Binnen. Niet omdat het regent, maar omdat ik deze wonderschone blaadjes wil tekenen.
Het zijn de blaadjes van de witte abeel, Populus alba, die hier op het Hogeland overal langs de wegen staat. Een hoge boom met een lange stam, die vaak in drieën splitst. Bovenop staat een grote losse kruin van ronde blaadjes. De bovenkant van de blaadjes is in de zomer mosgroen en de onderkant wit. Dat is een mooi gezicht als de wind door de bomen speelt.

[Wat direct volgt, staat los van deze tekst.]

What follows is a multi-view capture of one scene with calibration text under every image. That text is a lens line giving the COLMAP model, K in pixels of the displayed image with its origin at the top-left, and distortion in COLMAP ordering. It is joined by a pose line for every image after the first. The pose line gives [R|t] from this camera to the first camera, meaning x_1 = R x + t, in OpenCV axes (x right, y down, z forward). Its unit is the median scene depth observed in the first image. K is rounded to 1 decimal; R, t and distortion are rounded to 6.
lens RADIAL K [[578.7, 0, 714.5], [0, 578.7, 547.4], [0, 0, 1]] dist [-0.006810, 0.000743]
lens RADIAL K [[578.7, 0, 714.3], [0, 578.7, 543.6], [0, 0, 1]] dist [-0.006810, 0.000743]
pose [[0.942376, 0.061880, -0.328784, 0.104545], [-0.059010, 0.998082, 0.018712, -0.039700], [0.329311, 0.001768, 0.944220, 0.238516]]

Bovendien hoor je dan een geritsel dat me aan een branding doet denken. Het zijn vrij harde blaadjes (die je dus niet mooi kunt drogen, want ze worden zwart).

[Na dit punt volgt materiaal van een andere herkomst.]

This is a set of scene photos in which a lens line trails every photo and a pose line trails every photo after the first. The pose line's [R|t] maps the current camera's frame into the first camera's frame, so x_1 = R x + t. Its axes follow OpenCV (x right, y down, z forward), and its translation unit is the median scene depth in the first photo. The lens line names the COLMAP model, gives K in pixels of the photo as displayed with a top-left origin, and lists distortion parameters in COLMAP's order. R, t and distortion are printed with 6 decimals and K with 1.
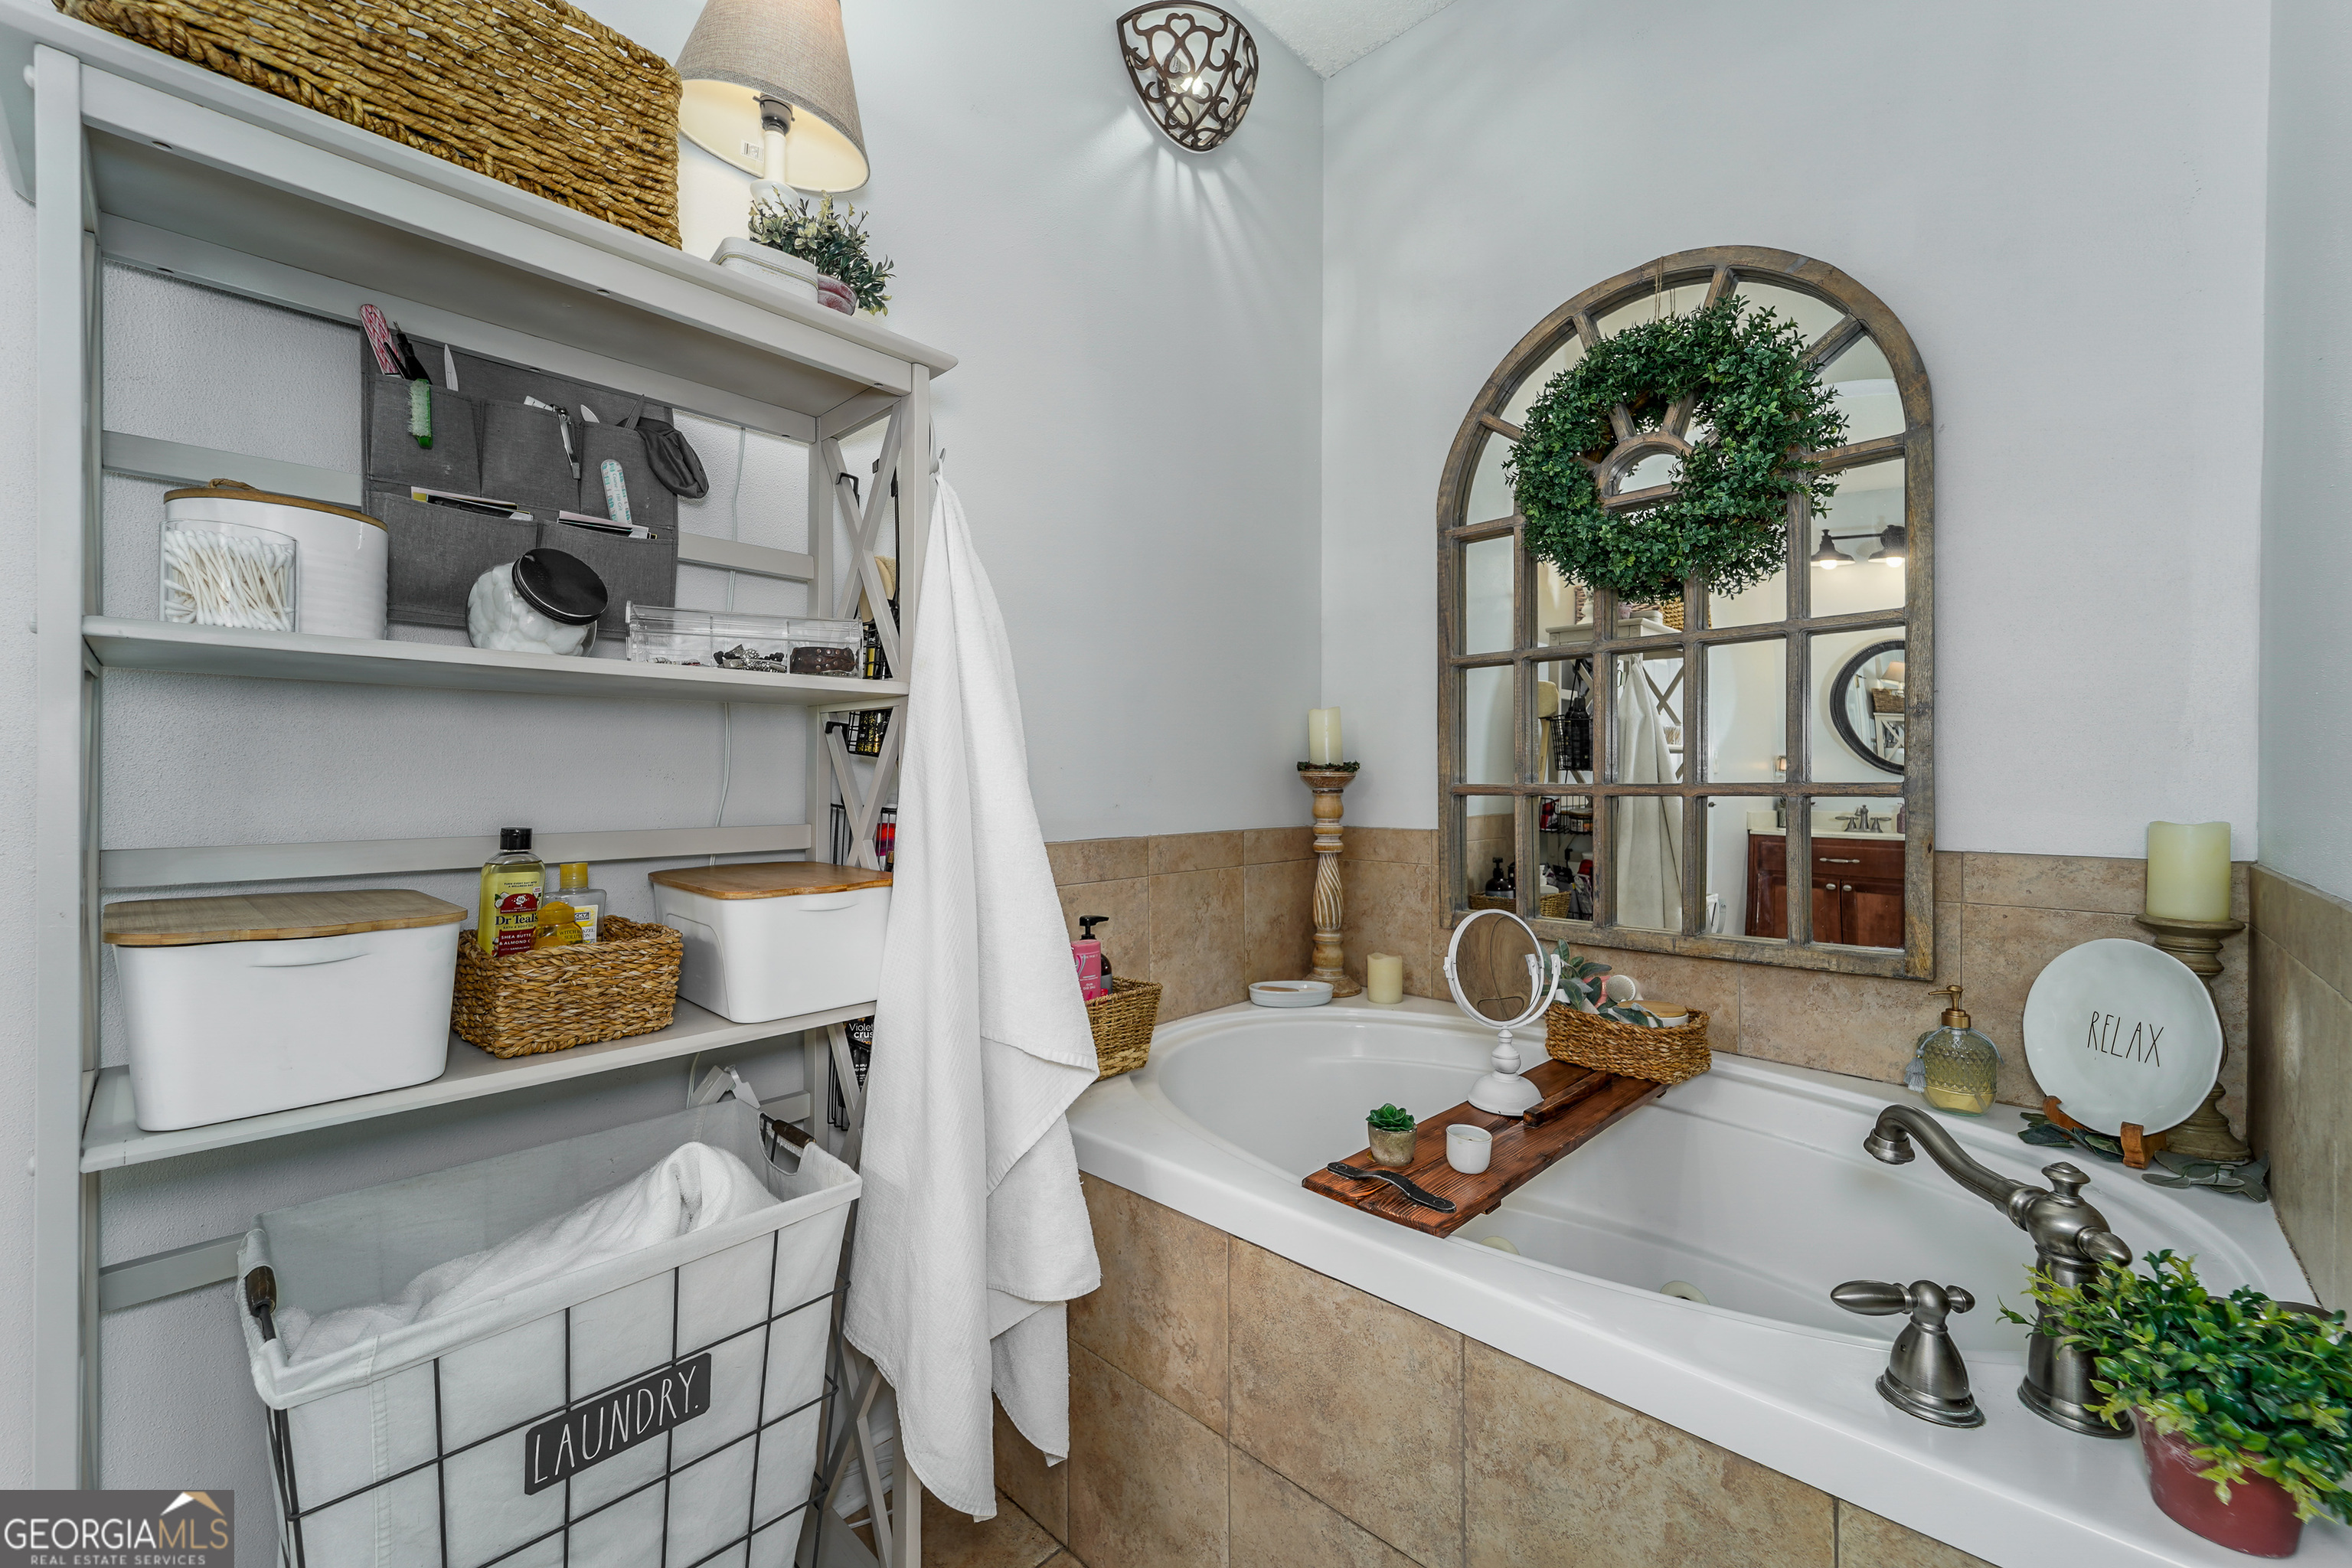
lens RADIAL K [[948.9, 0, 1176.8], [0, 948.9, 774.4], [0, 0, 1]] dist [0.017125, -0.003853]
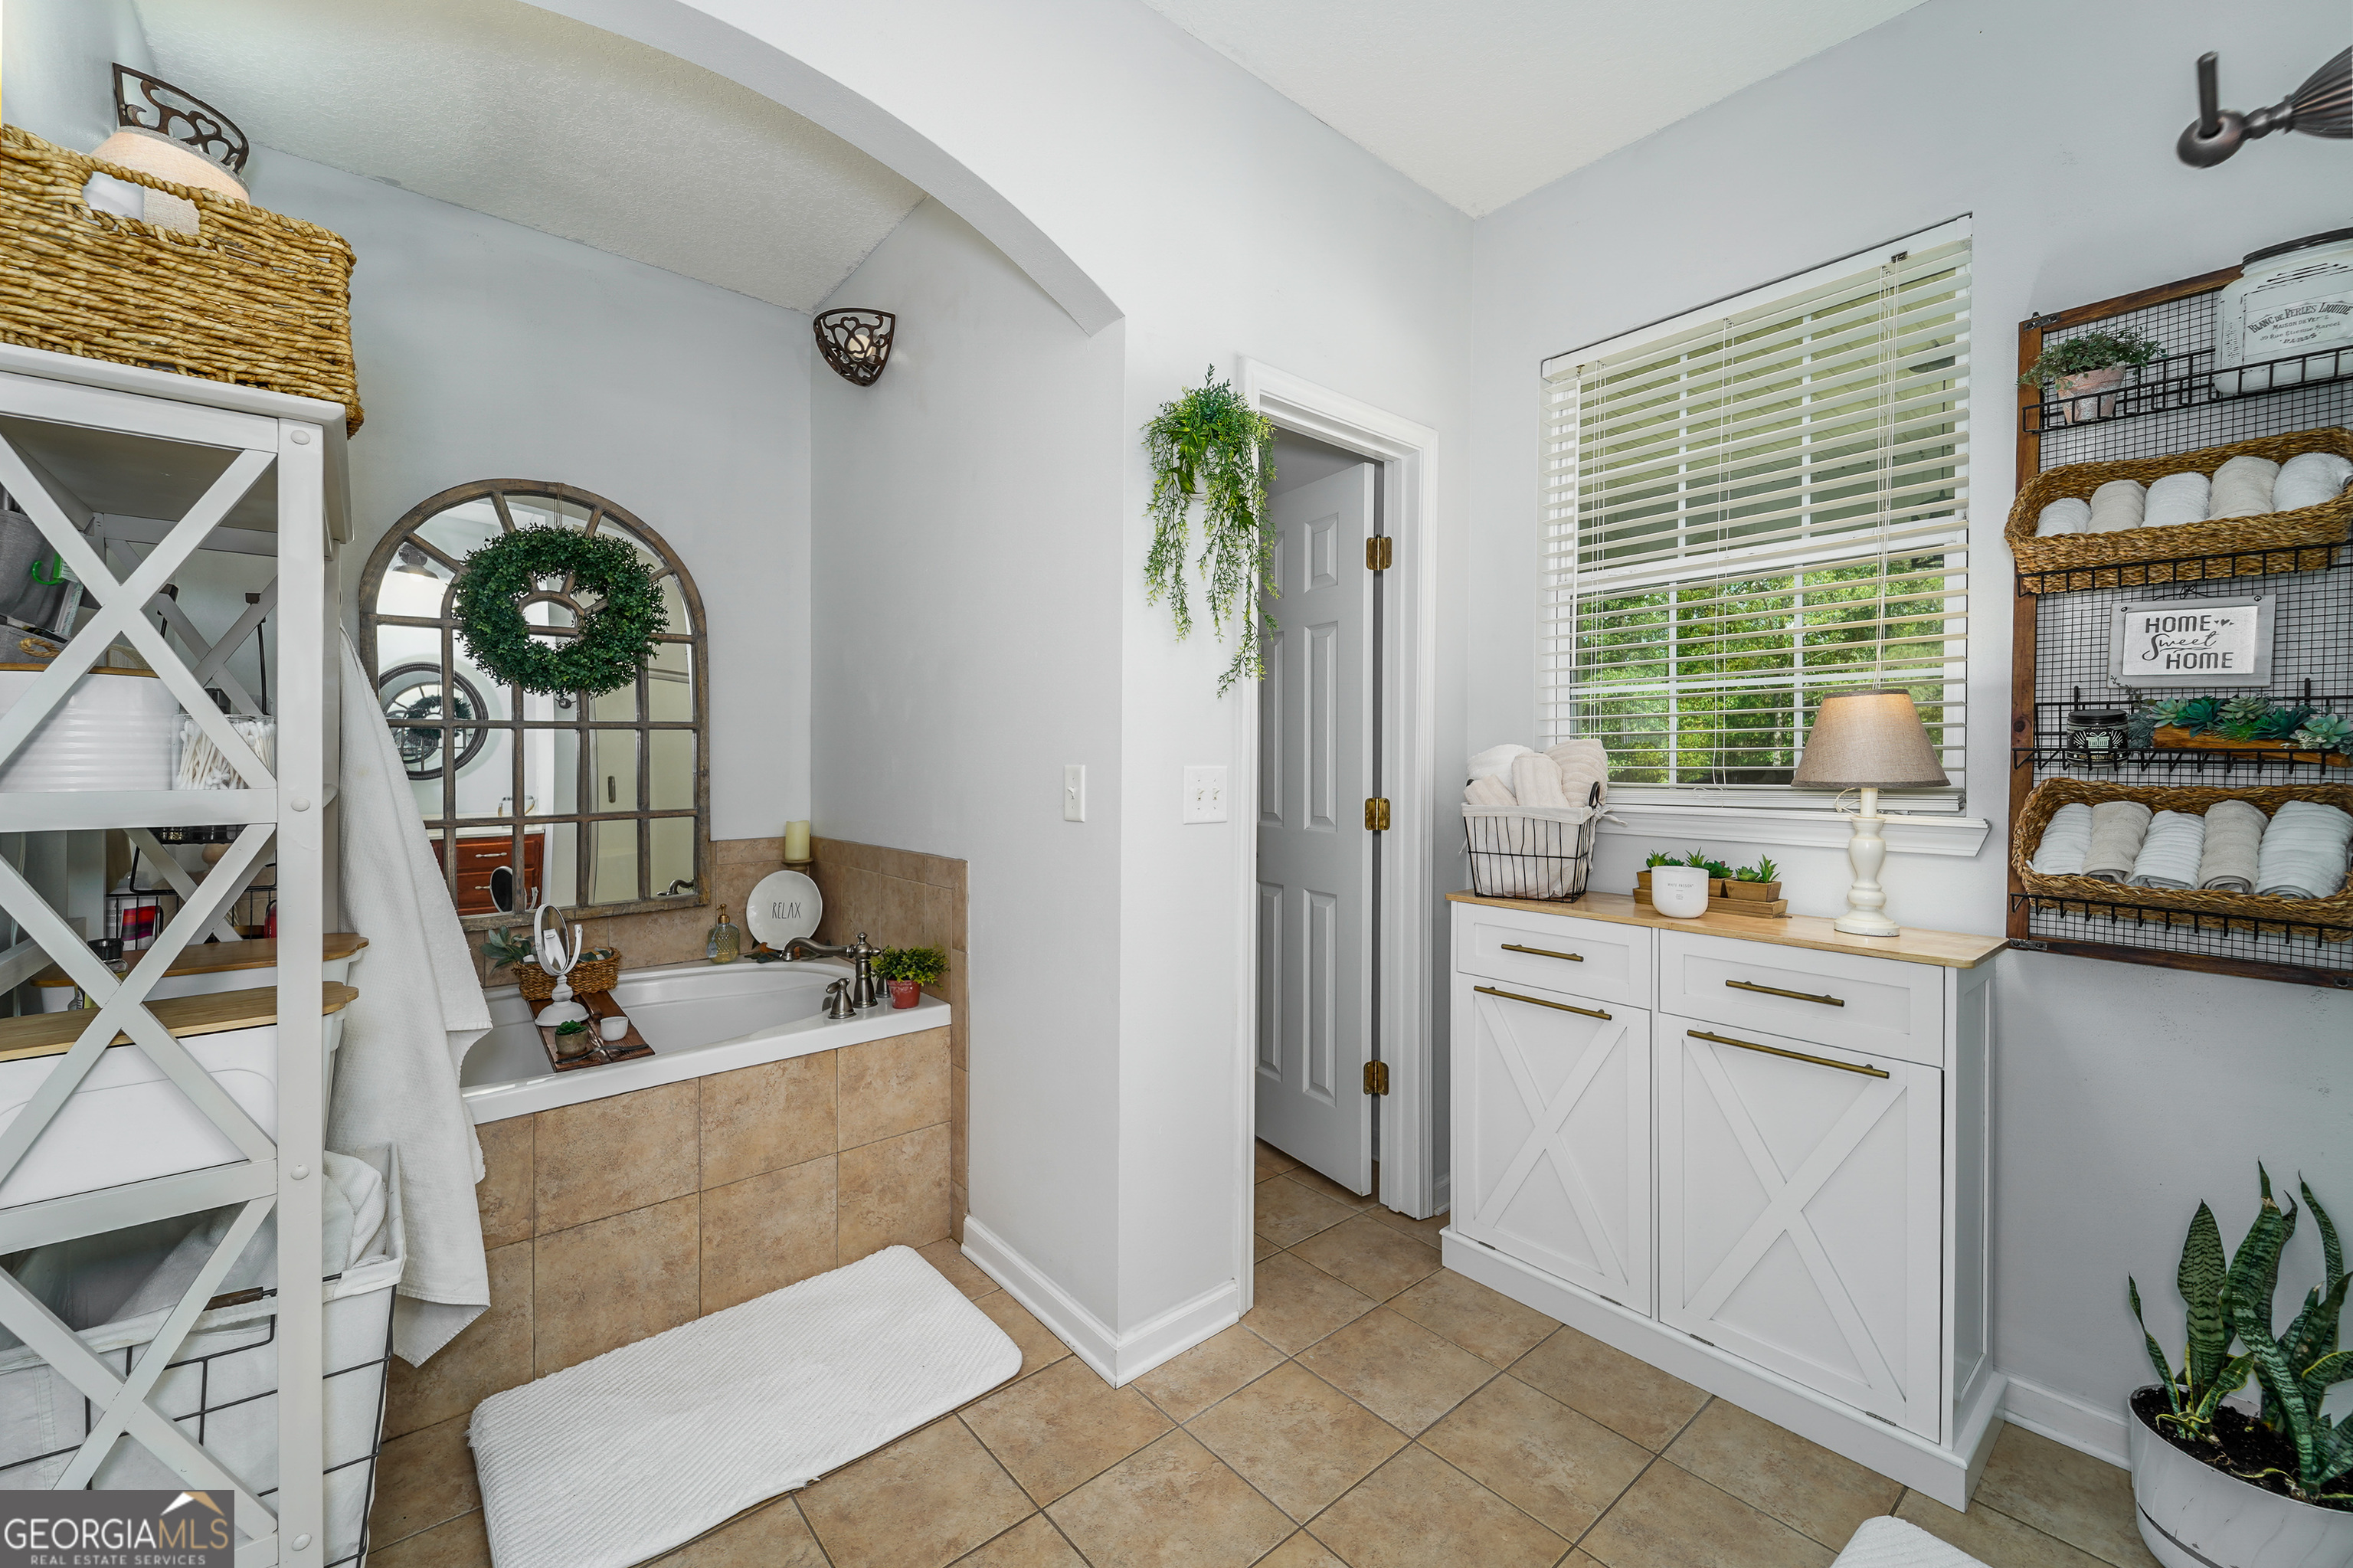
lens RADIAL K [[949.3, 0, 1171.7], [0, 949.3, 763.9], [0, 0, 1]] dist [0.017125, -0.003853]
pose [[0.111449, -0.009755, 0.993722, -1.118348], [-0.000545, 0.999951, 0.009878, -0.106020], [-0.993770, -0.001643, 0.111438, -0.214648]]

In de herfst verkleurt de boom naar een warm okergeel en dat blijft niet lang zo, want de boom is vrij snel kaal. Maar soms, en dat is dit jaar, verschijnen er roodgekleurde toppen in de kruin. Dit jaar is er heel veel rood, waarschijnlijk omdat het een warme zomer is geweest. En bij sommige bomen kun je blijven rapen, ik kan het niet laten: ik stap van de fiets en begin met de mooiste. Ja, welke is dat? Het rood is zo intens en zo aantrekkelijk, dat ik met stapels blaadjes thuiskom. Als ik die in een dicht en vochtig plastic doosje bewaar blijven ze dagen goed. Zodat ik ze rustig kan tekenen.